The method behind it
A user agent string has a loose, historical structure. It almost always
begins with Mozilla/5.0, followed by platform details in
parentheses, then a list of engine and browser tokens such as
AppleWebKit, Gecko, Chrome,
Safari, Firefox, or Edg. These tokens
were copied between browsers over decades so that older servers would not
wrongly block a "new" browser — which is why the string looks messy and
lists names that seem contradictory.
This tool parses that string locally. It looks for known browser and engine
tokens and their version numbers, matches platform keywords like
Windows NT, Mac OS X, Android,
iPhone or Linux to an operating system, and infers
device type. When your browser supports the modern
navigator.userAgentData interface (User-Agent Client Hints,
which deliberately sends less detail by default), the tool uses that richer,
structured data too. All of this runs in your browser using
navigator.userAgent and related APIs — nothing is uploaded.
Examples
- A Windows laptop in Chrome might show a raw string like
Mozilla/5.0 (Windows NT 10.0; Win64; x64) AppleWebKit/537.36 (KHTML, like Gecko) Chrome/120.0 Safari/537.36, which decodes to Chrome 120 · Windows 10 · Blink engine · Desktop · no touch. - An iPhone in Safari might decode to Safari 17 · iOS 17 · WebKit engine · Mobile · touch enabled, even though the raw string still contains the word
Mozilla.
Common use cases
- Compatibility troubleshooting — confirm which browser and version you are testing in before filing a "works on my machine" report.
- Bug reports and support tickets — paste an accurate user agent so developers can reproduce the issue on the right platform.
- Confirming your device or browser — quickly verify whether you are on mobile or desktop, or which OS version you are running.
- Crawler and scraper debugging — check what UA your automation or headless browser is presenting to servers.
Why use this one
Most "user agent" pages just dump the raw string and stop there. This one decodes it into the details that actually matter, runs entirely in your browser so nothing leaves your device, requires no sign-up, and stays mobile-first and clutter-free. It sits alongside a couple of related network checks: What Is My IP for your public address and What Is My Screen Resolution for your display details.
Frequently asked questions
What is a user agent?
A user agent is a line of text your browser sends with every request to identify itself to web servers. It typically names the browser, its version, the operating system, and the rendering engine, so sites can serve the right content and layout for your setup.

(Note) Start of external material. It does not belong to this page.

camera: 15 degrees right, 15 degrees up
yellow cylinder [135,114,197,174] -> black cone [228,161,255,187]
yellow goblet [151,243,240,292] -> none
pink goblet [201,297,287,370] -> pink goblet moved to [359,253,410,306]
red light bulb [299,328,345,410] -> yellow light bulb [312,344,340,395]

Where does this tool get my user agent from?
It reads the navigator.userAgent property (and the newer navigator.userAgentData when your browser supports it) directly in your browser. Nothing is sent to a server, so the result is exactly the string your browser would send to any website.

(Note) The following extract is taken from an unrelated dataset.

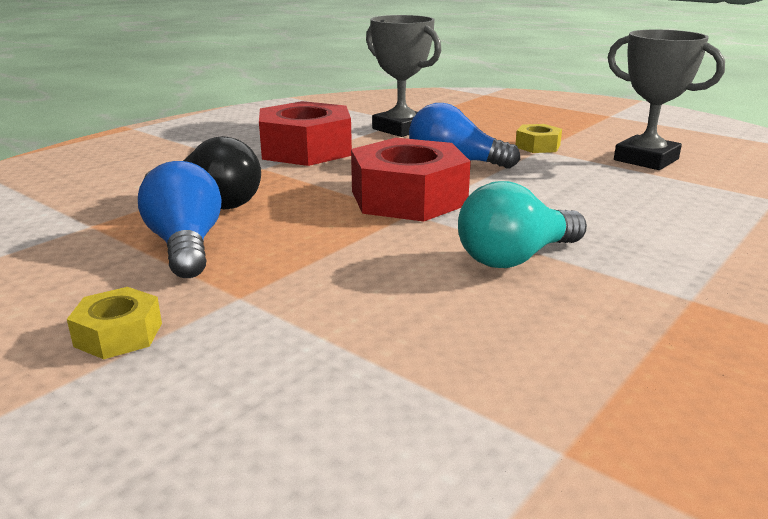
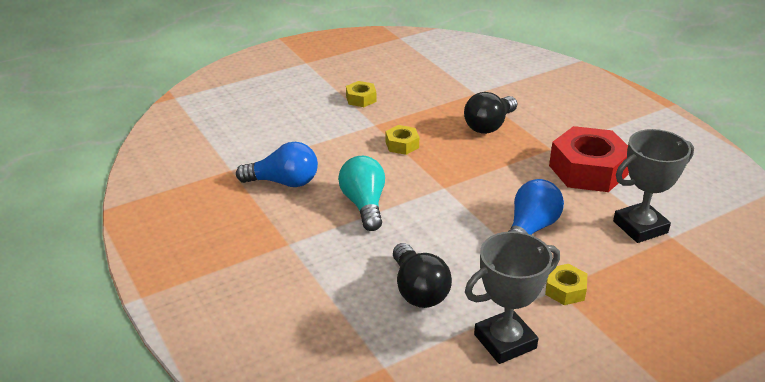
camera: 110 degrees right, 10 degrees up
blue light bulb [138,161,222,278] -> blue light bulb moved to [236,142,318,187]
red nut [351,138,471,222] -> none
none -> yellow nut [386,125,419,155]
none -> black light bulb [393,243,452,308]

Why does my user agent mention Chrome, Safari and Mozilla all at once?
For historical compatibility reasons, browsers copied tokens from each other so old servers would not block them. That is why almost every UA string starts with Mozilla/5.0 and may list multiple engine names. Our decoder reads past the noise and shows the browser you are actually using.
Can I change or fake my user agent?
Yes. Browser dev tools and extensions let you override it for testing, and some privacy tools spoof it. The new User-Agent Client Hints mechanism also lets browsers send less detail by default. This tool always reports whatever your browser is currently presenting.
Is the result private?
Yes. Detection happens entirely on your device using browser APIs. We do not log, store, or transmit your user agent. Refresh the page and the data is gone.